» Text under study:
Start of Block

# Bunk Sheets



## Howie (Jun 19, 2005)

we have the outback 21RS and it has a set of bunk beds sized 28" by 74" which is not the typical size for a single sheet. Can we get that size somewhere? I know we can just put a larger one on there and tuck it all under and don't want to be nit picking but you know what I mean we would like something that fit if at all possible.

side note: DW slept or shall I say crashed in the big bed on our sleepover trial and I chose to try out the bunks. I slept about 3 minutes with my head in the "coffin" corner lol and got clostraphobic (sp) and had to lay at the open end. That was very strange......very. I read that some of the kids love it.......ahhhh to be young again.

Howie shy


----------



## 4CHACS (Mar 23, 2005)

I thought the bunk sheets were way too expensive, so chose to put a foam topper on each bunk mat and cover with a fitted twin sheet from Walmart. Works great!


----------



## hatcityhosehauler (Feb 13, 2004)

You can get custom made bunk sheets, but they come with a custom price tag too. The kids use sleeping bags, so we don't bother with a sheet. It's much easier to make the bunks when all I or the DW have to do is straigten out a bag.

For the queen slide, we just use a regular Queen sheet set. I have a 2" memory foam topper on the mattress, and that helps fill out the space. No issues to report on that.

Tim


----------



## Parker Outbacker (Dec 17, 2004)

There is another topic that covered this as well.

We ended up getting twin sheets, folding them in half, and sewing them like a pillow case. It fits great, just have to be a little handy with a sewing machine.

If I find the other topic, I'll let you know.

End of Block

» Exercise A: Reproduce the passage of the bunk sheet thread that begins with the words "side note: DW" and ends after the words "Walmart. Works great!".
» Exercise B: Write the next part of the forum thread on bunk sheets, picking up after its final post.
The lines that come next have no connection to the bunk sheet thread.

» Provided data:
Start of Block

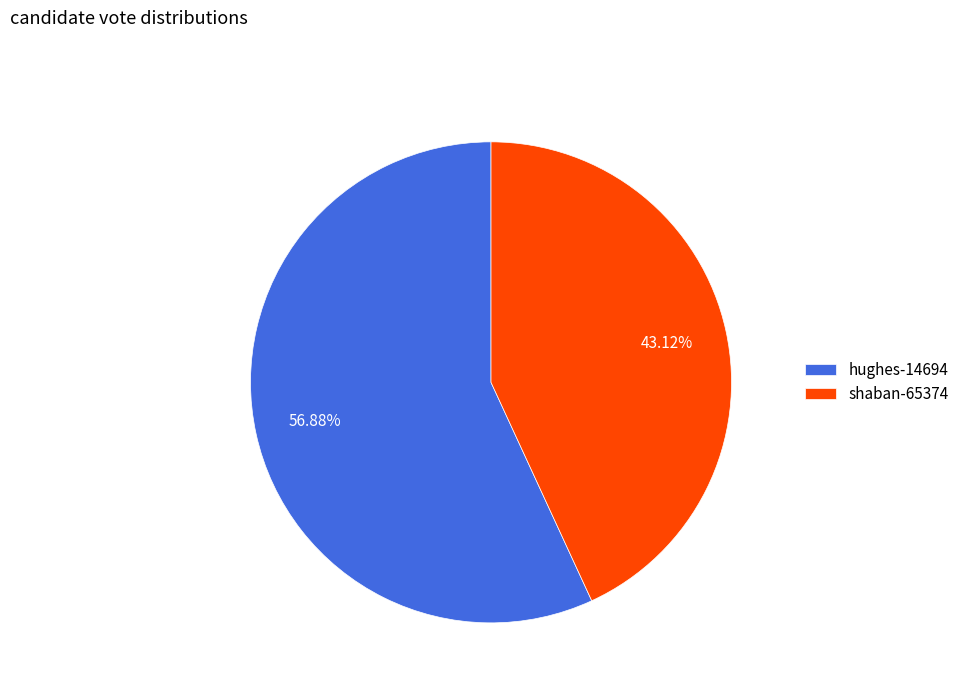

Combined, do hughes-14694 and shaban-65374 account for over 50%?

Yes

End of Block
Start of Block

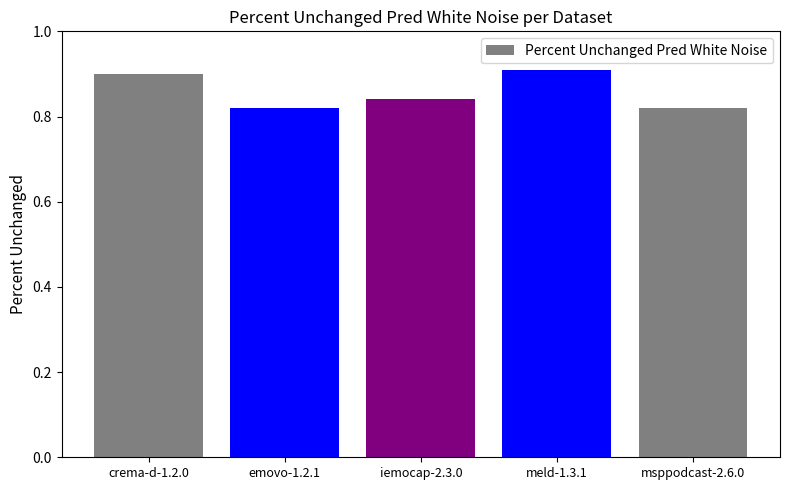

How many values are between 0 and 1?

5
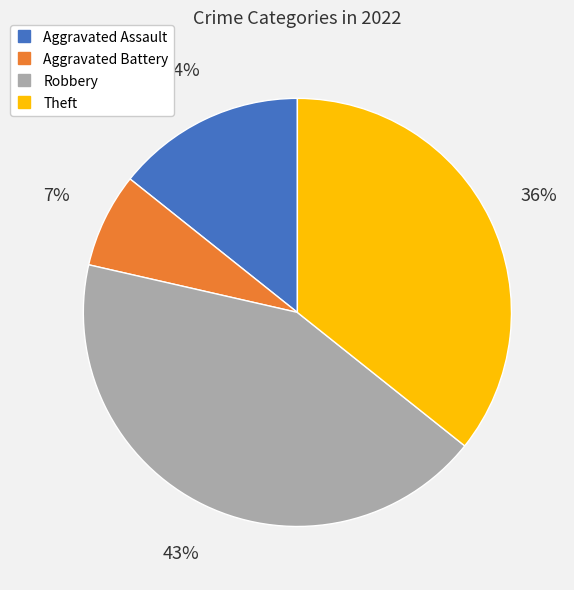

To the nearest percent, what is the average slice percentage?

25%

End of Block

» Task answer A:
side note: DW slept or shall I say crashed in the big bed on our sleepover trial and I chose to try out the bunks. I slept about 3 minutes with my head in the "coffin" corner lol and got clostraphobic (sp) and had to lay at the open end. That was very strange......very. I read that some of the kids love it.......ahhhh to be young again.

Howie shy


----------



## 4CHACS (Mar 23, 2005)

I thought the bunk sheets were way too expensive, so chose to put a foam topper on each bunk mat and cover with a fitted twin sheet from Walmart. Works great!

» Task answer B:
Ron


----------



## 3kids2dogs (May 19, 2005)

Another option is to use sheets made out of knit (like a cotton t-shirt). They are designed to be stretchy so they fit the bunk well. The fabric will be a little looser on the bunk than it would have been on a regular twin mattress but the elastic on the fitted sheet is snug enough that I don't have to tuck extra sheet under the mattress the way I do with traditional woven sheets.


----------



## bmxmom (Jun 3, 2005)

We also use the knit sheets on the beds. They stay snug and they feel nice


----------



## luv2rv (Jun 21, 2004)

DW custom made sheets for our bunks - strawberry shortcake for the girls.

They love 'em.

Wayne


----------



## Castle Rock Outbackers (Jan 18, 2004)

Our three kiddos just use sleeping bags on the bunks. Easy to make the beds in the morning that way.

Randy


----------



## schrade (May 5, 2005)

Same here. We just use regular twin sheets and do the tuck under method


----------



## drobe5150 (Jan 21, 2005)

we use regular twin sheets and just tuck them under the bunk.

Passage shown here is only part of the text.